Task statement
Starting at the line with "льготной категории (дети, лишенные" and going on through the line with "Pour célébrer la", reproduce each line in the records below exactly and nothing more.

====== Dataset excerpts ======

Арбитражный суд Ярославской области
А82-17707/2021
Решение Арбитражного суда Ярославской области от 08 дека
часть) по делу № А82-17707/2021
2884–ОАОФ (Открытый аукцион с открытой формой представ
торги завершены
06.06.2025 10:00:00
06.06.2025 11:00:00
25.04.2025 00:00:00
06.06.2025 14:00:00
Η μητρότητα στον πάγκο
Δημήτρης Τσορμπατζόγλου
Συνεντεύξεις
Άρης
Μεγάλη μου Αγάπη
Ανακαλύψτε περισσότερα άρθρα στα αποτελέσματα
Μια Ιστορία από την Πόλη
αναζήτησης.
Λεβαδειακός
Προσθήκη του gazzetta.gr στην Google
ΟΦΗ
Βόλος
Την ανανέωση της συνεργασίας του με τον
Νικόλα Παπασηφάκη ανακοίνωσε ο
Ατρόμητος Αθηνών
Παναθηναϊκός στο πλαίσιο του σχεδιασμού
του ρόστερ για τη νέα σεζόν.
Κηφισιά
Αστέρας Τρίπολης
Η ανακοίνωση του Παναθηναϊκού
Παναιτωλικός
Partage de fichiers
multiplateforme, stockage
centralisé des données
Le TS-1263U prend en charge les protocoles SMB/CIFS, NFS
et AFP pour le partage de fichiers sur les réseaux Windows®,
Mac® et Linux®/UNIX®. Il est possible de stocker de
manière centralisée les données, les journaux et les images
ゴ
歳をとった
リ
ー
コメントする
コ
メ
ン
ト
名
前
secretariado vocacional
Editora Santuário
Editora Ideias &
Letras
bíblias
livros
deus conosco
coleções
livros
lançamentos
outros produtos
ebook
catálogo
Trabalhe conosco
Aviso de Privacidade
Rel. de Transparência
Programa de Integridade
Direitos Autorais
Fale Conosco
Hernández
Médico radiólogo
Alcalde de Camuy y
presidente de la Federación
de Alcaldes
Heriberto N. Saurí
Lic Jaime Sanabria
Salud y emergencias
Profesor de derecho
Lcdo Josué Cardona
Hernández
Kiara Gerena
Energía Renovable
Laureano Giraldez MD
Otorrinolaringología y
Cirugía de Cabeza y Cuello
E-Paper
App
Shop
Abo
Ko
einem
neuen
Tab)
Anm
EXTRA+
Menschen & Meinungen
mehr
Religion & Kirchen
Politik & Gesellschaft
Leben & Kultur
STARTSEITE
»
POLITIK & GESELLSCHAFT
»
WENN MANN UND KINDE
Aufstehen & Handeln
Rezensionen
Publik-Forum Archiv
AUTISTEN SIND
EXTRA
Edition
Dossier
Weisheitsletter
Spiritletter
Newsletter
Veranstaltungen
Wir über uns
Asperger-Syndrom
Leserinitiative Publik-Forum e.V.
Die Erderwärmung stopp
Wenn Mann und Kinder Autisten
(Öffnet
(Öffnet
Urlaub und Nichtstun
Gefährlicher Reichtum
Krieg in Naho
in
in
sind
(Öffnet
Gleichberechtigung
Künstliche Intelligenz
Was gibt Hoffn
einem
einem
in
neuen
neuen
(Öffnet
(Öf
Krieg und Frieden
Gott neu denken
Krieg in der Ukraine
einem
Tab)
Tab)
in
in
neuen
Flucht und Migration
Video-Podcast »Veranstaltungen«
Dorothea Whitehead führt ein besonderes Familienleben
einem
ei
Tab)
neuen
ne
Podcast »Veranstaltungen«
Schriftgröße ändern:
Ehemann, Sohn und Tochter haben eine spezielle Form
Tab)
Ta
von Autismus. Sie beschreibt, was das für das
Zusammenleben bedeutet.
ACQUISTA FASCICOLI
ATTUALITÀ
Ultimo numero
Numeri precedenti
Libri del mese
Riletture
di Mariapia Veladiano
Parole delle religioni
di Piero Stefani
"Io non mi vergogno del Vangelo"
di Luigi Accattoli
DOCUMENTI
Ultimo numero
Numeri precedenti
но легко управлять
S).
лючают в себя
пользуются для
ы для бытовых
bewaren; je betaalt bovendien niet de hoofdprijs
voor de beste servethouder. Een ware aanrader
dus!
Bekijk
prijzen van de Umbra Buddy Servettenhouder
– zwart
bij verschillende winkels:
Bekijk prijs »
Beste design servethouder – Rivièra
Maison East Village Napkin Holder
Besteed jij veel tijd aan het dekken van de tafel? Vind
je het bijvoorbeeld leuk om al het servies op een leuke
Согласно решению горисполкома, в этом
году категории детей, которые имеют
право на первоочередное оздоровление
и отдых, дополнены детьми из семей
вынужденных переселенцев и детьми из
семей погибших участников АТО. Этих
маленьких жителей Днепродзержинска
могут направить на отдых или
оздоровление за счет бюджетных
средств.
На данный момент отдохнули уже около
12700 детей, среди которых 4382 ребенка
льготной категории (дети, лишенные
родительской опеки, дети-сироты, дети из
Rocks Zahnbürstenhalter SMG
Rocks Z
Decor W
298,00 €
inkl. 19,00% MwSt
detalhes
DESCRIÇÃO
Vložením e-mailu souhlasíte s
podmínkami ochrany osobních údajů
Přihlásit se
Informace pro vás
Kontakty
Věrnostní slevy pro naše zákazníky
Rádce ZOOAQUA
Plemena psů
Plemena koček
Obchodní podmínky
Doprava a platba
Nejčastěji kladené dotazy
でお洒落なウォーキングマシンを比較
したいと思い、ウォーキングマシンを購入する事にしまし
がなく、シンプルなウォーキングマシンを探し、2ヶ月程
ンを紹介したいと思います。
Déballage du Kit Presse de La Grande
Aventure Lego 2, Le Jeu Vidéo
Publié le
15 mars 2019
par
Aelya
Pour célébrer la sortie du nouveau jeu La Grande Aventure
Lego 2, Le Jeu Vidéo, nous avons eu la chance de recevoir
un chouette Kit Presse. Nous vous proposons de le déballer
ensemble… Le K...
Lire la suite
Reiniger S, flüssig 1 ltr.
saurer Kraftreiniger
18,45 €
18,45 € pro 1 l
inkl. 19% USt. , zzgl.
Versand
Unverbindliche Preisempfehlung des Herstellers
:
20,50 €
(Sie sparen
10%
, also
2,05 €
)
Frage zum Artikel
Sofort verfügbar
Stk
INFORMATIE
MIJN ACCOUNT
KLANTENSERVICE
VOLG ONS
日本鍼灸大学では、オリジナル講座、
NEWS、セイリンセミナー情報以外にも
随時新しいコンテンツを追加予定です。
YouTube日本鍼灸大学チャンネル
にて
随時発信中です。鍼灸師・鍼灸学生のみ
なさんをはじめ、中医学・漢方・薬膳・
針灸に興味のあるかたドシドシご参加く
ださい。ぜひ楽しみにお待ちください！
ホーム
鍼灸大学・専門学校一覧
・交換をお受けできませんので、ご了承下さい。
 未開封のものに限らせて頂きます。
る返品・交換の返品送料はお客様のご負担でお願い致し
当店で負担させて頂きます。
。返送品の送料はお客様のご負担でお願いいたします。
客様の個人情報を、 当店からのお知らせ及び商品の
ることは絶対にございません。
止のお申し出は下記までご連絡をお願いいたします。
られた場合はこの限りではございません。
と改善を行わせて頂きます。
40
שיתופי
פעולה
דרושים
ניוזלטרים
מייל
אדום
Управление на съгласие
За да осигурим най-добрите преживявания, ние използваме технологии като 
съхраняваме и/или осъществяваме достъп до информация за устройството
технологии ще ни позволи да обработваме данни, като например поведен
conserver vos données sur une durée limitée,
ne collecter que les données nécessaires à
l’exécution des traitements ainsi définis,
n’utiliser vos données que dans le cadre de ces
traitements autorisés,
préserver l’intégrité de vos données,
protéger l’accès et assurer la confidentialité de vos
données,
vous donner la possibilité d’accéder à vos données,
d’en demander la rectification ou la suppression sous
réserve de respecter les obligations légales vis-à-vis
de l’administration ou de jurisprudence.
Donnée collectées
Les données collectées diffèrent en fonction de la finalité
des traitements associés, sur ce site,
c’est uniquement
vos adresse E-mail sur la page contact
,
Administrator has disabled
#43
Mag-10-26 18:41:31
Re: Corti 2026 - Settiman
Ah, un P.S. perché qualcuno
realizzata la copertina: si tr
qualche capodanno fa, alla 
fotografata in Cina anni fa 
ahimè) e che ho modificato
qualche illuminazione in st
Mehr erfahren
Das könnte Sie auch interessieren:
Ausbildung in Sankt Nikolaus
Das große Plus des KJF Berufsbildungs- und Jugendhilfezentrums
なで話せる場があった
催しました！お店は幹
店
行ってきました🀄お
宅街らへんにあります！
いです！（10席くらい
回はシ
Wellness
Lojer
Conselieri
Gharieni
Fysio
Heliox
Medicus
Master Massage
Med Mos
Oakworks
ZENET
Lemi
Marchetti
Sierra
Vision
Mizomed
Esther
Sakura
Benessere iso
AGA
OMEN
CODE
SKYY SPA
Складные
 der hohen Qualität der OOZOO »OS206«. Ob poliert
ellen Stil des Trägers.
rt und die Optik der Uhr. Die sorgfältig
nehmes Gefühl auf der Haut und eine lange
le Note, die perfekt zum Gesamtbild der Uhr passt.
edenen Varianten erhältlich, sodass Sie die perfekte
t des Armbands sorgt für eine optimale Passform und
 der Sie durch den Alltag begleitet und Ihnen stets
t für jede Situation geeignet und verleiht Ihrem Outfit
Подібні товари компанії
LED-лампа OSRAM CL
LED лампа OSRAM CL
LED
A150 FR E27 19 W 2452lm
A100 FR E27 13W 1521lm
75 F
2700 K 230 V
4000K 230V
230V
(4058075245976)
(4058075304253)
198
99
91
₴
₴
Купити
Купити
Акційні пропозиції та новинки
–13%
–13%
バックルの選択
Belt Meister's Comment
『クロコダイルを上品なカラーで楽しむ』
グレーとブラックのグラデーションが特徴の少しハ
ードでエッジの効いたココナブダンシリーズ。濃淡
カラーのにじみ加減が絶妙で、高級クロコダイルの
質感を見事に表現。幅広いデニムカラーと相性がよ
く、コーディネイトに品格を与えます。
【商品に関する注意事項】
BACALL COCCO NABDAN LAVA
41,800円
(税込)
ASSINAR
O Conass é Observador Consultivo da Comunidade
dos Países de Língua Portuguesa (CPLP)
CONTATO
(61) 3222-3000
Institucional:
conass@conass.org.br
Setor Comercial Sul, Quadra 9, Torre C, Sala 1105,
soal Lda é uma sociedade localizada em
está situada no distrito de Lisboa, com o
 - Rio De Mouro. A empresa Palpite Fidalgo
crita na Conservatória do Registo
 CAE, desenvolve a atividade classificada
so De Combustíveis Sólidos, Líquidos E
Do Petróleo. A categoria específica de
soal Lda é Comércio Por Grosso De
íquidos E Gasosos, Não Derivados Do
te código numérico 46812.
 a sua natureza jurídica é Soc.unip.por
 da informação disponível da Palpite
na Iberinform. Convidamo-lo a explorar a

======

Exercise answer
льготной категории (дети, лишенные
родительской опеки, дети-сироты, дети из
Rocks Zahnbürstenhalter SMG
Rocks Z
Decor W
298,00 €
inkl. 19,00% MwSt
detalhes
DESCRIÇÃO
Vložením e-mailu souhlasíte s
podmínkami ochrany osobních údajů
Přihlásit se
Informace pro vás
Kontakty
Věrnostní slevy pro naše zákazníky
Rádce ZOOAQUA
Plemena psů
Plemena koček
Obchodní podmínky
Doprava a platba
Nejčastěji kladené dotazy
でお洒落なウォーキングマシンを比較
したいと思い、ウォーキングマシンを購入する事にしまし
がなく、シンプルなウォーキングマシンを探し、2ヶ月程
ンを紹介したいと思います。
Déballage du Kit Presse de La Grande
Aventure Lego 2, Le Jeu Vidéo
Publié le
15 mars 2019
par
Aelya
Pour célébrer la sortie du nouveau jeu La Grande Aventure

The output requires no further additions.